Shooting competitions at the 2016 Summer Olympics in Rio de Janeiro took place from 6 to 14 August at the National Shooting Center in Deodoro. A maximum of 390 athletes were able to compete in the fifteen events across these Games. The event format was similar to 2012, although there were significant changes to the rules and guidelines of the competition.

Format changes
On 23 November 2012, the International Shooting Sport Federation instituted new rules to the competition format designed to enhance the sport's appeal to youth, to make it more spectator and media friendly, and to keep the competitions fair and transparent. The most significant change to the rules was the new final format for all Olympic events, where all finalists must start from scratch. Furthermore, all finals featured an elimination stage, until the competition ended up with duels between the two shooters to decide the gold and silver medals. Other ratified changes included decimal scoring for both air rifle and rifle prone, separate sighting and match firing periods, limited use of performance-enhancing rifle clothing and equipment, target throwing distance in skeet shooting, and adjustment of targets in the double trap.

====

## Try it
Write out the passage on shooting at the 2016 Rio Olympics word for word, starting with "Shooting competitions at" and going on through "of the competition.". Rely on the Olympic shooting text alone.

## Recorded data
====

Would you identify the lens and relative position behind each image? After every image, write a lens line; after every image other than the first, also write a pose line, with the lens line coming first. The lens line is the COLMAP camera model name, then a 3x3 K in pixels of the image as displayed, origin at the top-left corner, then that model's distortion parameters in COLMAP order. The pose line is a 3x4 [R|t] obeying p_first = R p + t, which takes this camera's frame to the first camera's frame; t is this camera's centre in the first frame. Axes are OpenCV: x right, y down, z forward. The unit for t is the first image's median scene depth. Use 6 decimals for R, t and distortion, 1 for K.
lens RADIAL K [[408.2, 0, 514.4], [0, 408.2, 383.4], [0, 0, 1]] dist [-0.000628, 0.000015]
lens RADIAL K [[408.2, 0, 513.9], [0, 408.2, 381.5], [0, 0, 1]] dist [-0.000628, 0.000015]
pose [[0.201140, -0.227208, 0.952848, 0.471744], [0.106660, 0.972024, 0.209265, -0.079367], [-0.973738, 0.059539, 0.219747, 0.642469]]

====

## Response to this exercise
Shooting competitions at the 2016 Summer Olympics in Rio de Janeiro took place from 6 to 14 August at the National Shooting Center in Deodoro. A maximum of 390 athletes were able to compete in the fifteen events across these Games. The event format was similar to 2012, although there were significant changes to the rules and guidelines of the competition.